ASSIGNMENT ::
Beginning at the line containing "Table 3. T 2%", repeat each line below exactly up to and including the line containing "Table 2. Intraclass". Do not repeat the pictures.

SUPPLIED RECORDS ::
__________________________________________________
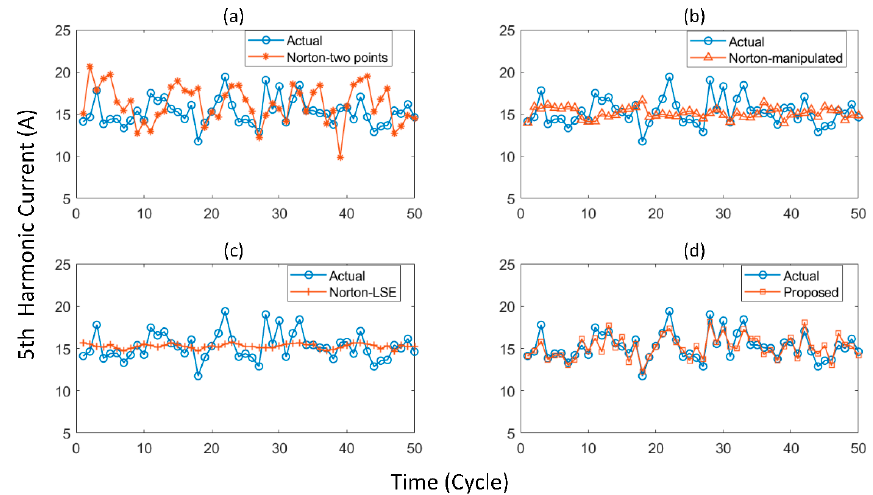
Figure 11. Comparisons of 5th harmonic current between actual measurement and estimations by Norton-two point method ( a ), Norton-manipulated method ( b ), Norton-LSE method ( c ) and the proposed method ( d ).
__________________________________________________
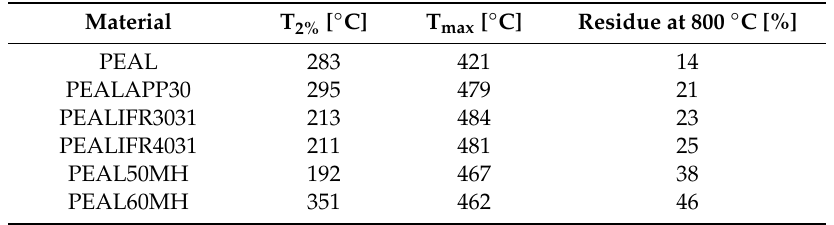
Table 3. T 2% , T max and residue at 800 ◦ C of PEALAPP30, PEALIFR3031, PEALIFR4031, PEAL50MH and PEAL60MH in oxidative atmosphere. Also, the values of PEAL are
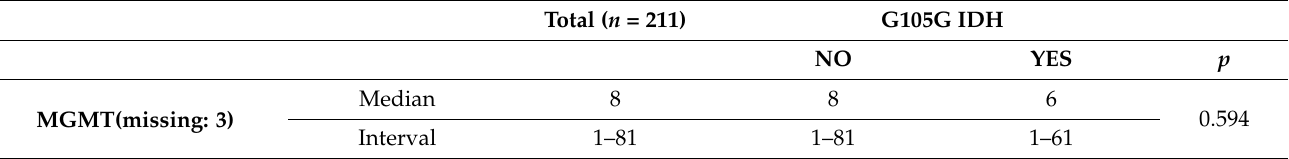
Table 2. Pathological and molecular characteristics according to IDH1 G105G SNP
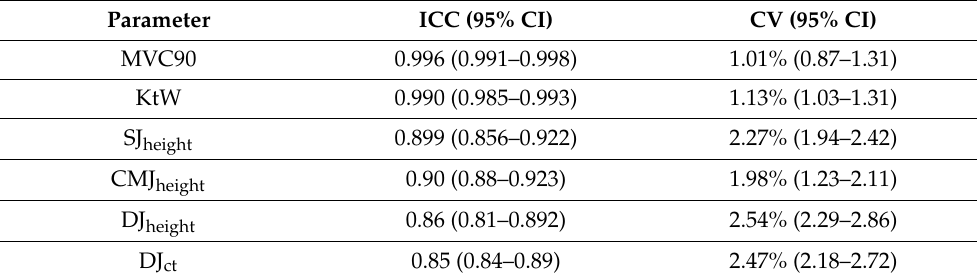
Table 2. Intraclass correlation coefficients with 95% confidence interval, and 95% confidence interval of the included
__________________________________________________
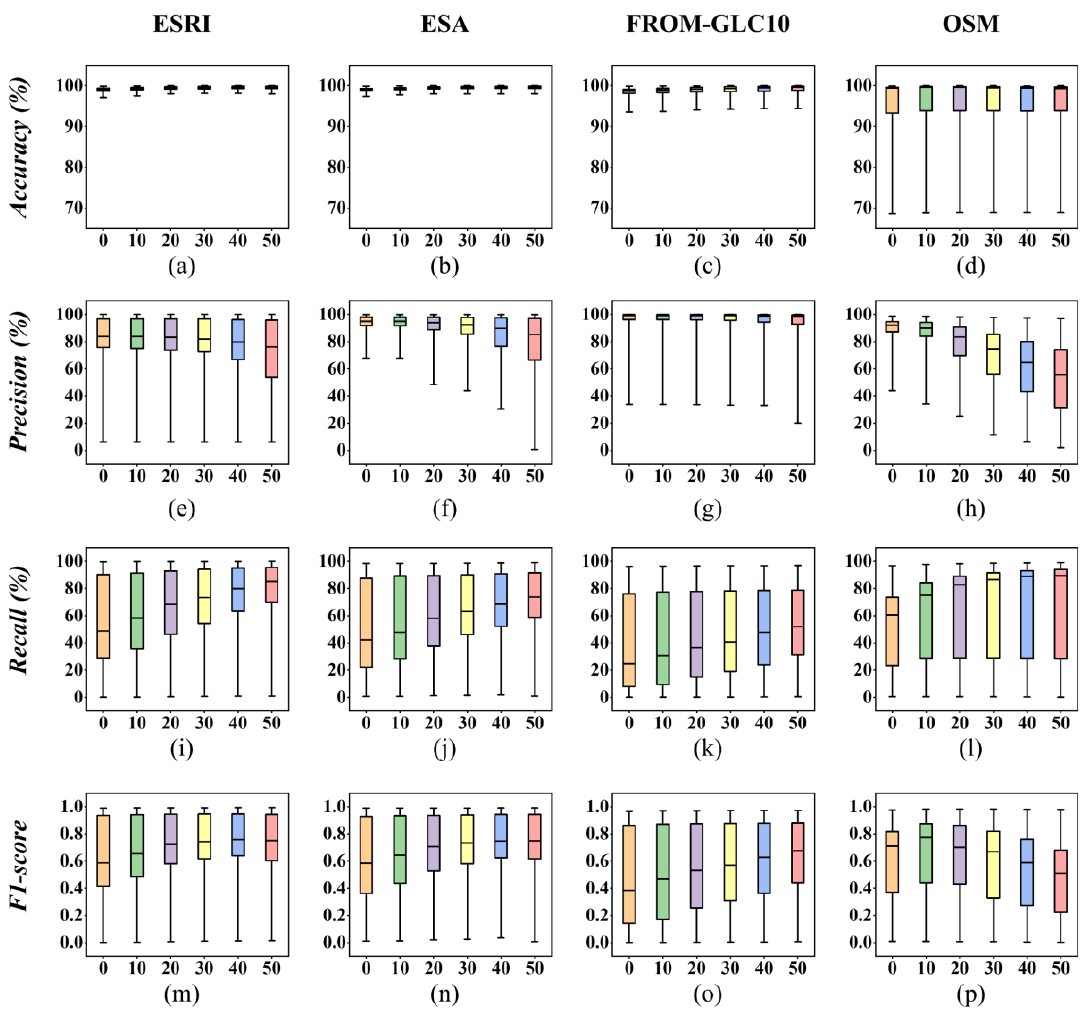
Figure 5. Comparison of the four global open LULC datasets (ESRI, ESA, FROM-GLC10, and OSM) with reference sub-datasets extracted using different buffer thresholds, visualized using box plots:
__________________________________________________
RESPONSE BELOW ::
Table 3. T 2% , T max and residue at 800 ◦ C of PEALAPP30, PEALIFR3031, PEALIFR4031, PEAL50MH and PEAL60MH in oxidative atmosphere. Also, the values of PEAL are
Table 2. Pathological and molecular characteristics according to IDH1 G105G SNP
Table 2. Intraclass correlation coefficients with 95% confidence interval, and 95% confidence interval of the included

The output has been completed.